Jesin has quit [Ping timeout: 268 seconds]
Louisono has joined #ocaml
Louisono has quit [Ping timeout: 245 seconds]
Tuplanolla has joined #ocaml
nullcone has joined #ocaml
Haudegen has quit [Ping timeout: 240 seconds]
Haudegen has joined #ocaml
borne has joined #ocaml
Haudegen has quit [Client Quit]
nkly has joined #ocaml
narimiran has quit [Ping timeout: 240 seconds]
andreas31 has quit [Remote host closed the connection]
andreas31 has joined #ocaml
amiloradovsky has quit [Ping timeout: 264 seconds]

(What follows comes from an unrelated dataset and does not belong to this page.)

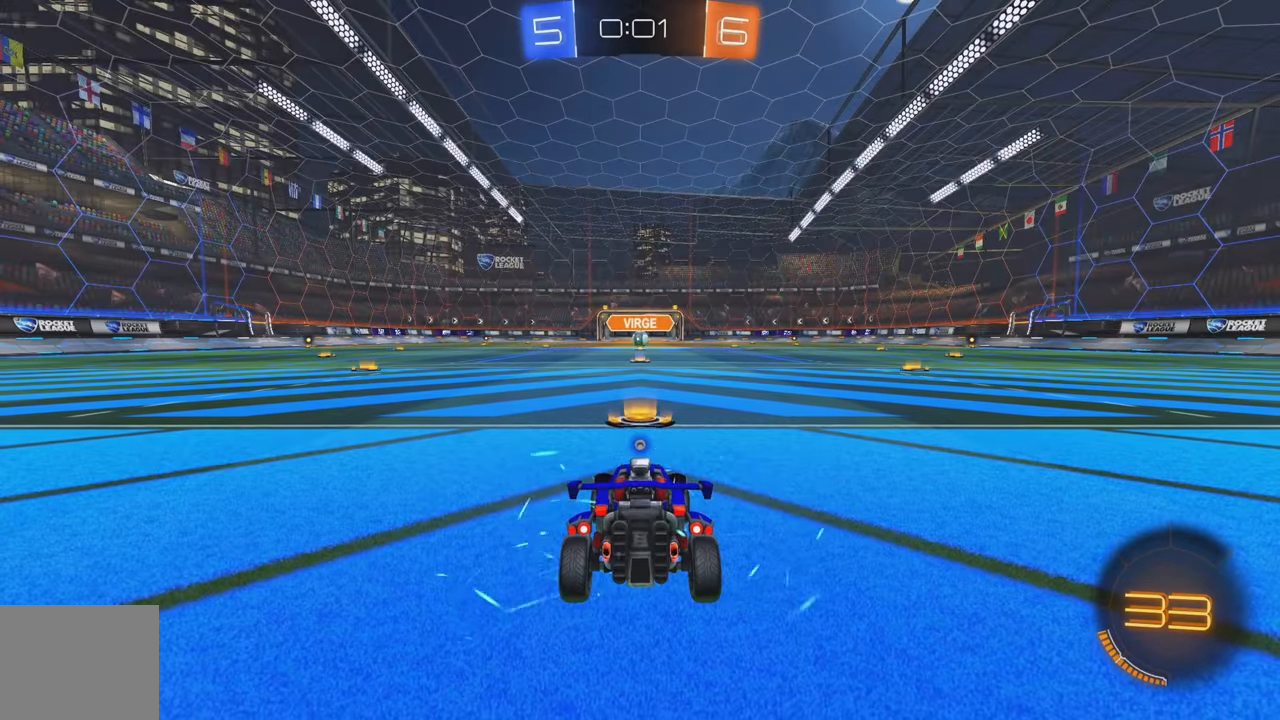
{"buttons": [], "left_stick": "center", "events": [[17, "A", "down"], [83, "A", "up"], [150, "A", "down"], [217, "A", "up"], [300, "A", "down"], [350, "A", "up"], [417, "A", "down"], [483, "A", "up"]]}
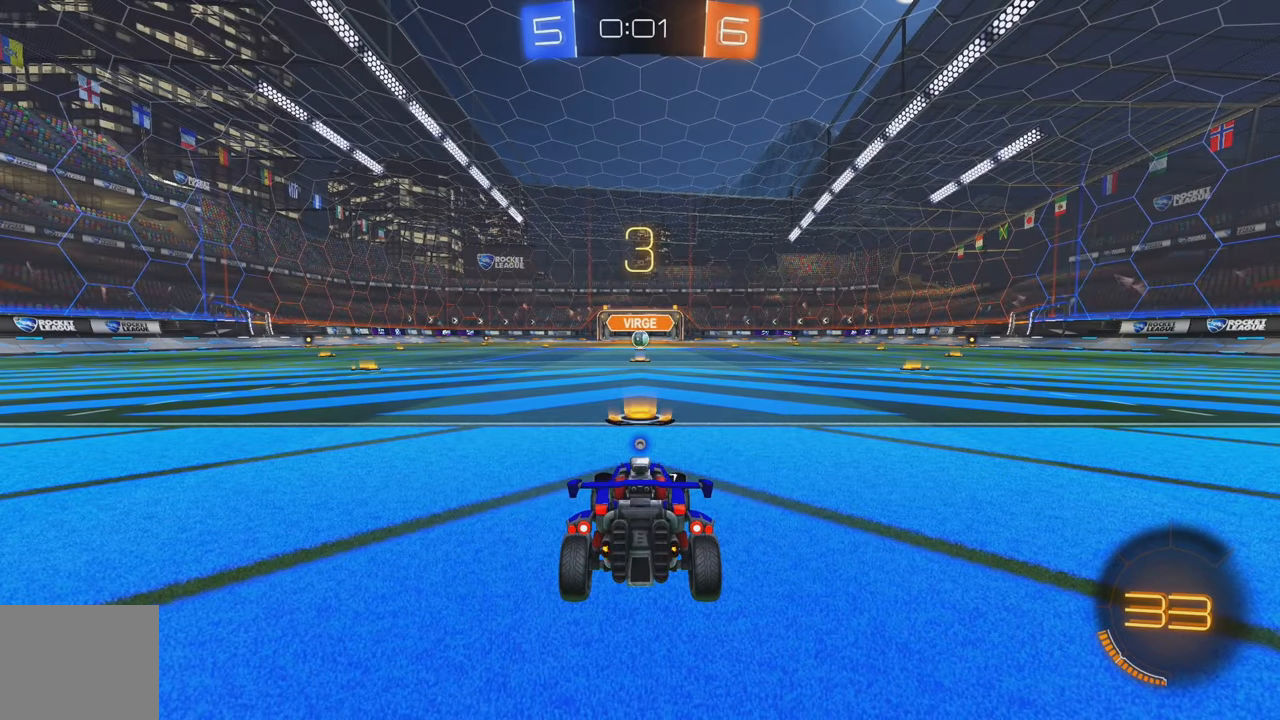
{"buttons": ["A"], "left_stick": "center", "events": [[333, "A", "down"], [400, "A", "up"], [467, "A", "down"]]}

reynir has quit [Ping timeout: 240 seconds]
reynir has joined #ocaml
Louisono has joined #ocaml
mxns has quit [Ping timeout: 256 seconds]
mxns has joined #ocaml
mxns has quit [Ping timeout: 272 seconds]
Louisono has quit [Ping timeout: 245 seconds]
<sadiq>
mrvn, ocaml-multicore's support for ARM is probably broken for now.
<sadiq>
it's on the todo-list to bring it back to parity with x86-64 but it hasn't kept up with the recent changes
<mrvn>
It would be nice if the GC could allocate data on different heaps depending on wether something is shared between threads or not.
<companion_cube>
multicore will promote to a different heap if it's shared, right?
<companion_cube>
(although of course, promote != allocate)
<mrvn>
more than just plain heaps being generational?
<companion_cube>
I think (but don't quote me on that) that there's a major heap for shared objects
<mrvn>
Does it move objects out of the minor heap when you share them?
<companion_cube>
ah, seems like the major heap is entirely shared
<companion_cube>
"[…] objects are promoted to the shared heap whenever
<companion_cube>
another thread actually tries to access them."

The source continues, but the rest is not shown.